Box 1. Case Example: AlzEye—Linking Ophthalmic Imaging and Systemic Disease Labels at Scale to Provide New Insights into Dementia (and Cardiovascular Disease)
Box 1. When trying to achieve the necessary scale of data for machine learning approaches, the use of routinely collected data is an attractive alternative to the high-cost, researcher-led data sets compiled through epidemiologic studies or biobanks. One of the aims of such an approach is to create virtual biobanks much cheaper than otherwise possible (arguably a “biobank-on-a-shoestring”) and which may indeed better reflect the population of interest (vs. the somewhat skewed population that has been observed in some biobank programs).
An example of this kind of approach is AlzEye, the United Kingdom's first and largest linkage of complex three-dimensional imaging data (fundus photographs and retinal OCT) to systemic health diagnostic codes for the purposes of exploring retinal ultrastructural associations and predictors of dementia and its subtypes. AlzEye depends on the combination of both local and nationally held data sets within the United Kingdom's National Health Service (NHS). Specifically, AlzEye is a pseudonymized data set linking retinal photographs and OCT scans of all patients older than 40 years attending Moorfields Eye Hospital NHSFT with Hospital Episode Statistics (HES), a national database consisting of all admissions, emergency attendances, and outpatient appointments in England. The appropriate use and linkage of such data depend on satisfying many criteria, including ethical approval, data security, and governance. Engagement with the public has been pivotal to the approach. We surveyed 483 participants to canvass public opinion on the use of eye scans for research and the acceptability of large data sets to identify patterns of systemic disease. Two members of the public sit on the AlzEye working group, and information regarding the study is outlined on the funding charity's website.
This kind of study is complex, and the approval process that AlzEye underwent was appropriately robust with a number of different approvals required prior to the establishment of AlzEye. Although the exact process will vary from country to country, the processes are likely to share similar principles, and we therefore highlight them here. The first stage required us to secure a research sponsor, necessitating institutional approval consisting of research and development, information governance, and information technology at both the NHS data custodian (Moorfields Eye Hospital NHSFT) and the research institute (University College London). Important conditions involving third-party linkage by a “trusted third party,” robust data privacy measures, and sufficient computing infrastructure were outlined at this stage. In AlzEye, the linkage process is as follows: (1) images from Moorfields Eye Hospital are pseudonymized through the removal of all identifiers and replacement with a unique study ID. These are then transferred to University College London. (2) Simultaneously, a spreadsheet of the image identifiers (date of birth, unique NHS number, sex) is securely sent to NHS Digital, the national body overseeing the HES data warehouse. (3) NHS Digital strips the identifiers and returns the relevant HES data with pseudonymized study IDs to University College London, where it is linked with corresponding images. Thus, HES data never enter the source of imaging data (Moorfields Eye Hospital), and conversely, identifiers never enter University College London (Fig. 1).

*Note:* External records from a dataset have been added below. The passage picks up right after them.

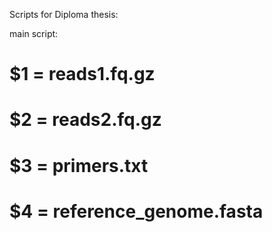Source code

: Scripts for Diploma thesis:

main script:
# $1 = reads1.fq.gz
# $2 = reads2.fq.gz
# $3 = primers.txt
# $4 = reference_genome.fasta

Prior to commencement, all research studies in the United Kingdom require ethical approval through the Research Ethics Service, but some specific studies may warrant additional approvals. AlzEye was approved by the National Health Service Research Ethics Committee in 2018. Due to the large number of patients included (more than 250,000), the historical nature of the data, and the advanced age and difficulty in contacting patients, it would not be feasible to obtain consent from patients. Therefore, to use identifiable data for the linkage, a specific type of approval was sought involving an application to the Confidential Advisory Group, who advise the UK Health Research Authority on whether sufficient justification exists to access data without consent. In the United Kingdom, this is known as a “Section 251 approval,” deriving from the 2006 NHS Act, which provides provision for this kind of application. The Health Research Authority, collating the opinions of the respective committees, granted ultimate approval in late 2018.
Upon these approvals, applications to NHS Digital for the procurement of HES data can then be processed. In addition to the external approvals, NHS Digital has its own internal approval process detailing, in particular, the legal basis upon which data are being accessed. When a given application is approved, it is then presented on behalf of the applicant by NHS Digital to the Independent Group Advising on the Release of Data (IGARD), a committee of specialist and lay members who assess all applications to NHS Digital for the dissemination of confidential information. In January 2019, IGARD gave approval, remarking that the AlzEye application “could be used as an exemplar to help other researchers with their applications to the Data Access Request Service.”